## GOAL OF THE EXERCISE
Print the text lines verbatim, starting at the very beginning of the entries and stopping after the line that contains "energy and intense gaze were a". Leave out the pictures.

## RECORDS FOR THE EXERCISE
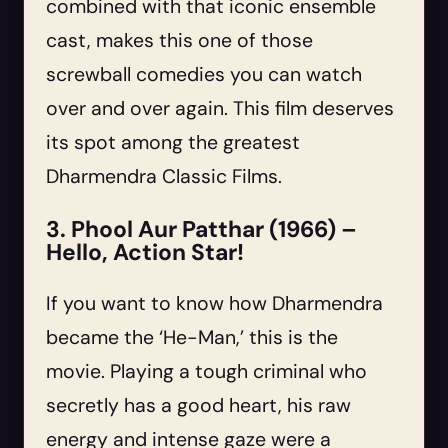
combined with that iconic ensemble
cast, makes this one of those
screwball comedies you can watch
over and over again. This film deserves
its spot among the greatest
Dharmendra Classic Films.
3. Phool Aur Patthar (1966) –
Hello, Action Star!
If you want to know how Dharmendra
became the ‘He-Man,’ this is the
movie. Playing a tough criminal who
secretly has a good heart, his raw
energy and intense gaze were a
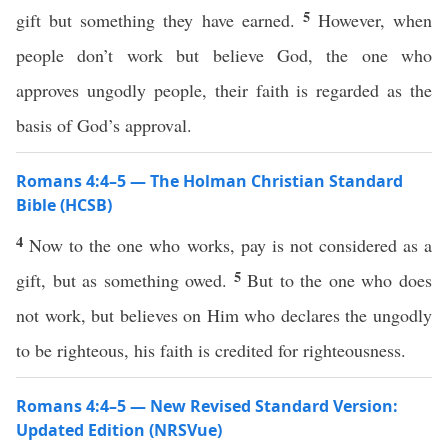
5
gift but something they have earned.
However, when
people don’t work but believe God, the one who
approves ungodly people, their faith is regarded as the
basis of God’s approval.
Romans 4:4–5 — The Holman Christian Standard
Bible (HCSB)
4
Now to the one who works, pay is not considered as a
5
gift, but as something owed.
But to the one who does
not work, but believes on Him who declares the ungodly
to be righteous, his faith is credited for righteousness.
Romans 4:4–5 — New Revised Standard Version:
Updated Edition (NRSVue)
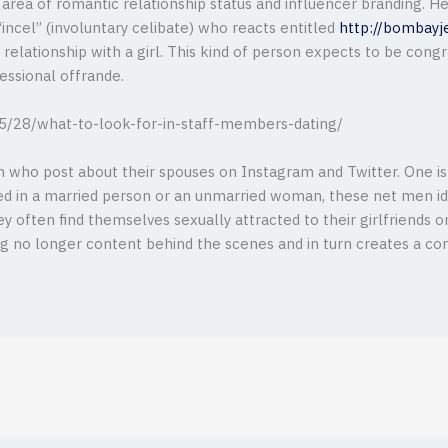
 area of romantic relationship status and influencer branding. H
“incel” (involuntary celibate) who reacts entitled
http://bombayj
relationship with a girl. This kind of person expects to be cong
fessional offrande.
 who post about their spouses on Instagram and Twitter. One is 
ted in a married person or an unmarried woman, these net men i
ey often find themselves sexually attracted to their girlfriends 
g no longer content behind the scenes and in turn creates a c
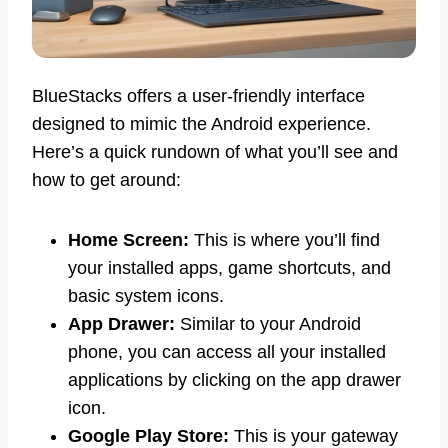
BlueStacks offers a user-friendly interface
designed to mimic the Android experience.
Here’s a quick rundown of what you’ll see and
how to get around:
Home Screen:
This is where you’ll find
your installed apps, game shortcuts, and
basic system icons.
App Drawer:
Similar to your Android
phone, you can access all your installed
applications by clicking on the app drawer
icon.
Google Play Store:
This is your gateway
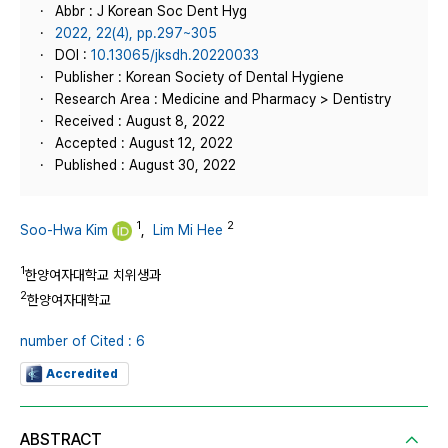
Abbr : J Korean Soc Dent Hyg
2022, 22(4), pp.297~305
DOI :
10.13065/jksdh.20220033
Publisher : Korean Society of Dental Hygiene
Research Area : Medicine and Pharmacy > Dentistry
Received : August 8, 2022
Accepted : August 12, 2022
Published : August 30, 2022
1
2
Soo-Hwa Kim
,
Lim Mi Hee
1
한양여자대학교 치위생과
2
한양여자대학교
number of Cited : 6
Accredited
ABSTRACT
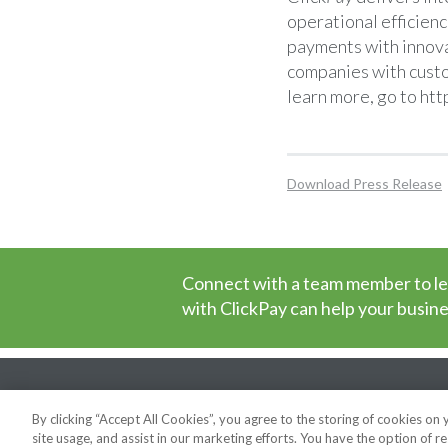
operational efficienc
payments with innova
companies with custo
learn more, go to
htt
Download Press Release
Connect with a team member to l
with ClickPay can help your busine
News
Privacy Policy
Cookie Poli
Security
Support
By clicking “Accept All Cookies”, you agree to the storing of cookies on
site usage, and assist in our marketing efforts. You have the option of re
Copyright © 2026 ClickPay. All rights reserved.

## RESPONSE AREA
combined with that iconic ensemble
cast, makes this one of those
screwball comedies you can watch
over and over again. This film deserves
its spot among the greatest
Dharmendra Classic Films.
3. Phool Aur Patthar (1966) –
Hello, Action Star!
If you want to know how Dharmendra
became the ‘He-Man,’ this is the
movie. Playing a tough criminal who
secretly has a good heart, his raw
energy and intense gaze were a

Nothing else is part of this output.